● **Objetivo A**: De acordo com o texto sobre a Pedagogia do Oprimido, onde e em que ano Paulo Freire escreveu o livro?
● **Objetivo B**: Transcreva do texto sobre a Pedagogia do Oprimido o trecho que se abre com as palavras que contêm "No intento de" e se fecha com "das concepções vigentes.".

● **Segmento de texto**:
================================
Pedagogia do Oprimido

FREIRE, Paulo. Pedagogia do oprimido. 17ed. Rio de Janeiro: Editora Paz e Terra S/A, 1987.

PEDAGOGIA DO OPRIMIDO

No intento de educar, Paulo Freire em seu livro “Pedagogia do Oprimido”, escrito em seu exílio no Chile em 1970, dá ênfase à pronúncia do mundo, numa união dessa pronúncia, de modo a desmistificar este mundo, abrindo alas à libertação do oprimido e do opressor.

Uma sucessão de metáforas é posta à prova nesta obra de re-flexão do processo educativo, que mais é uma iniciativa de “inauguração do mundo” pelo ato da comunicação consciente, pois a concepção de Freire explicita que “além de terem som é imprescindível que as palavras apresentem significados”. Isto é, o conjunto de palavras pronunciadas, no âmbito educacional em suma, devem ser mecanismos para a trans-formação das concepções vigentes.

Oposto à “educação bancária”, em que os mestres sejam tidos como “condutores do saber” ao aluno, que acaba por receber conhecimentos sem o tom crítico necessário para que seja sujeito de sua história, Freire defende uma educação libertária, enfocada na des-ideologização e na dialogicidade.

Este ilustre educador, de alcance internacional por suas idéias de cunho libertador, porém rechaçadas no Brasil da década de 70, época de regime ditatorial, propaga uma “hominização”, a construção da cultura do homem enquanto ator, numa conjunção com os demais homens, sejam estes “operários ou donos dos meios de produção”, em que o diálogo é a mola propulsora da cidadania de cada um.

Dividindo seu livro em: “justificativa da pedagogia do oprimido”, “concepção bancária da educação como instrumento da opressão. Seus pressupostos, sua crítica”; “A dialogicidade – essência da educação como prática da liberdade”; “A teoria da ação antidialógica”, Freire expõe de um modo um tanto poético suas visões, ancoradas em teorias e experiências concretas (ou práxis) de encaminhamento da educação para o lado da des-mistificação e construção de valores.

Freire (1970) elucida que na lógica da “dominação” sempre está presente a relação de sadismo, de condução por parte dos opressores dos destinos dos “oprimidos” não para a vida, mas para a morte, sendo que aqueles sugam e exigem destes independente de suas possibilidades. Os opressores são comparados a algozes, necrófilos. Essa relação pode ser nitidamente vista entre as metrópoles e suas respectivas colônias.
================================
● **Segmento de dados**:
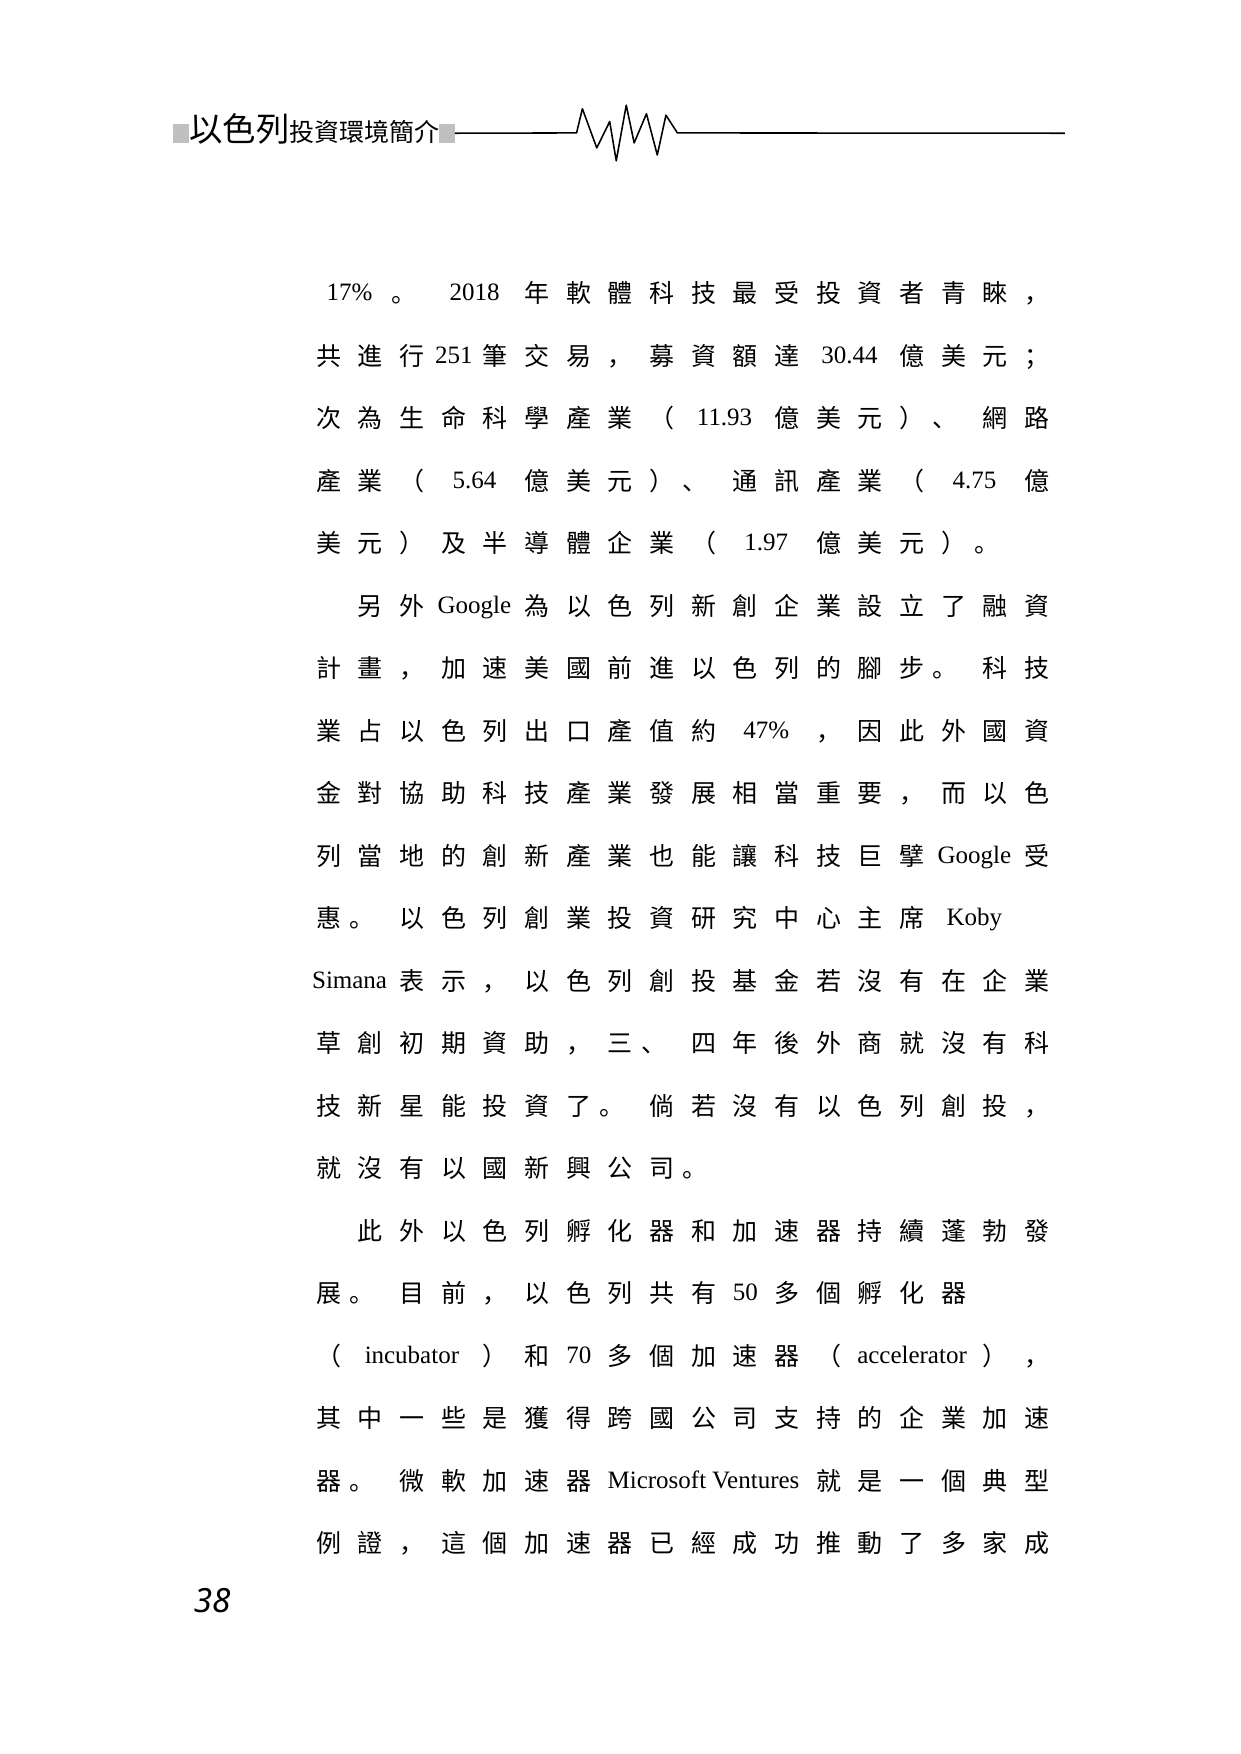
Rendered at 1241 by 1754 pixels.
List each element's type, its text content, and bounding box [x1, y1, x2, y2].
================================
● **Solução da tarefa A**: No Chile, em 1970, durante seu exílio.

● **Solução da tarefa B**:
No intento de educar, Paulo Freire em seu livro “Pedagogia do Oprimido”, escrito em seu exílio no Chile em 1970, dá ênfase à pronúncia do mundo, numa união dessa pronúncia, de modo a desmistificar este mundo, abrindo alas à libertação do oprimido e do opressor.

Uma sucessão de metáforas é posta à prova nesta obra de re-flexão do processo educativo, que mais é uma iniciativa de “inauguração do mundo” pelo ato da comunicação consciente, pois a concepção de Freire explicita que “além de terem som é imprescindível que as palavras apresentem significados”. Isto é, o conjunto de palavras pronunciadas, no âmbito educacional em suma, devem ser mecanismos para a trans-formação das concepções vigentes.